Gilberto Ramirez is targeting Callum Smith, Oleksandr Gvozdyk
Last Friday, Gilberto Ramirez bravely retained his WBO super middleweight title for the fifth time with a majority decision over Jesse Hart at the American Bank Center, Corpus Christi.
Ramirez, who is rated No. 1 by The Ring Magazine at 168-pounds, got off to a good start before injury struck midway through the fight and he had to hold off a spirited late charge from the Philadelphia fighter to win on the scorecards, 115-113 (twice) and 114-114.
“It was a good fight,” Ramirez (39-0, 25 knockouts) told The Ring through trainer Hector Zapari. “I got injured in the eighth round. It was in a clinch. (Hart) bent my arm; my elbow was really hurt. I couldn’t raise my hand and throw; that’s why I slowed down a bit. I couldn’t throw my left hand because the elbow was injured.”
Entering the final round the fight looked up for grabs but props to the Mexican, who dug deep and fought hard, hurting Hart (25-2, 21 KOs) and nearly getting the stoppage victory.
“I knew I needed to win the last round. It was the championship round,” he explained. “I knew I could win it even with one hand. The rounds I slowed down in and was doing defense was because my elbow was really hurt.
“I was saving it for the last round, I couldn’t finish him with one hand. He never rocked me; I got tired. Jesse Hart never put me in bad condition. I’m happy because it was a good fight for all the fans. I demonstrated that I’m beyond Hart and that I’m the best (in my division).”
Zapari, who has worked with Ramirez for nearly 10 years was pleased with his fighter’s performance though clearly annoyed with his opponent’s tactics, which he felt were pivotal in causing the injury.
“‘Zurdo’ was doing good; he really wanted to knock out Hart,” said Zapari. “Jesse started to play dirty; he started holding too much. He didn’t really want to fight; he felt the punches in the body. His legs started to get tired. Zurdo got injured in the eighth round in a clinch.”
Ramirez and his team are in Los Angeles this week, where they will visit a specialist to learn the full extent of the elbow injury.
The injury will determine how long the 27-year-old southpaw is sidelined for. The fighter and trainer are keen for a big fight in the New Year and would migrate to a new division if it helped them procure the opportunity.
“The biggest problem Zurdo has at present is motivation,” explained the trainer. “We respect Jesse Hart and his ability but Zurdo is beyond opponents such as Hart. If we cannot find unification bouts or big fights at 168 in the immediate future, we may be forced to move to 175 to try to achieve a bigger purpose.

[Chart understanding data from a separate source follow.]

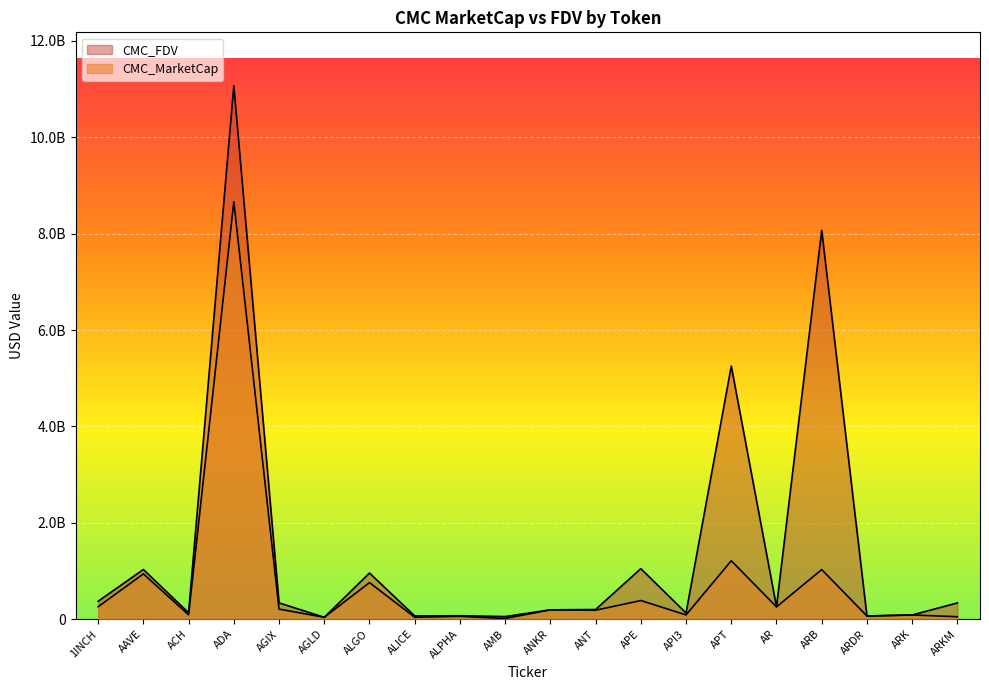

What is the total value across all series at ARKM?

387445880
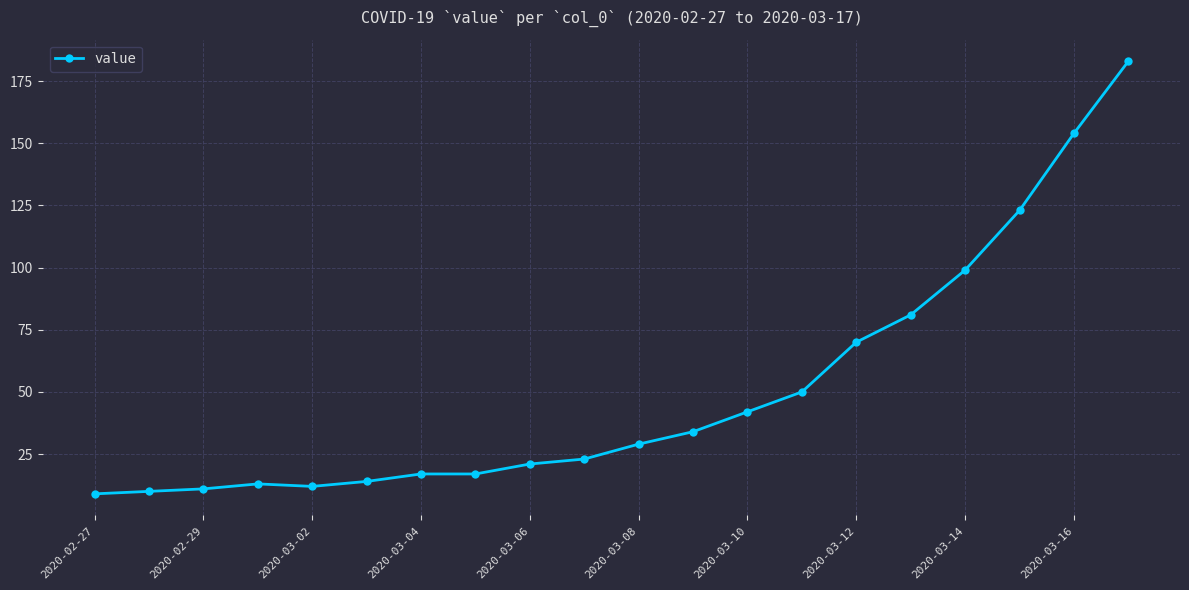

What is the smallest value displayed?

9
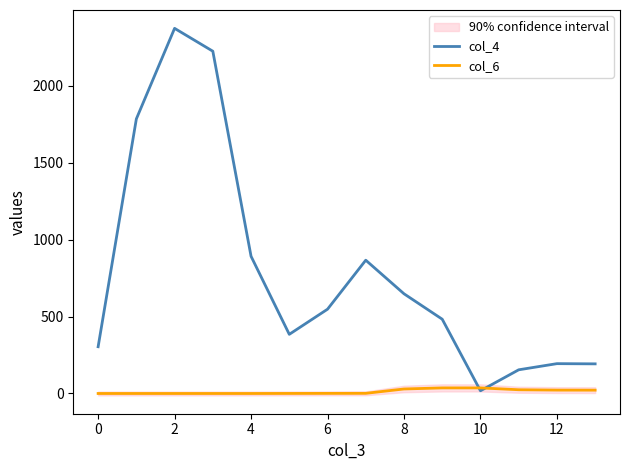

Which series has the largest total across all categories?

col_4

“One of the biggest problems champions possess is complacency and the last thing we would want is Zurdo to become to comfortable or complacent due to motivational issues waiting for the next ‘big’ fight.”
Ramirez went one step further naming two possible future opponents.
“I want to look for another title at 175-pounds,” said the big Mexican. “I want to be a pound-for-pound fighter; it’s my next goal, I would love to fight (WBC light heavyweight titlist Oleksandr) Gvozdyk in the immediate future. It’s a fight that can be made it easy. We are with the same promoter, so there shouldn’t be a problem.
“I want to fight (The Ring Magazine/WBA super middleweight champion) Callum Smith in a unification because I believe we are the best in the division and I want to prove I’m the real champion but I don’t want to wait too much. I’m a champion; I want the good fights.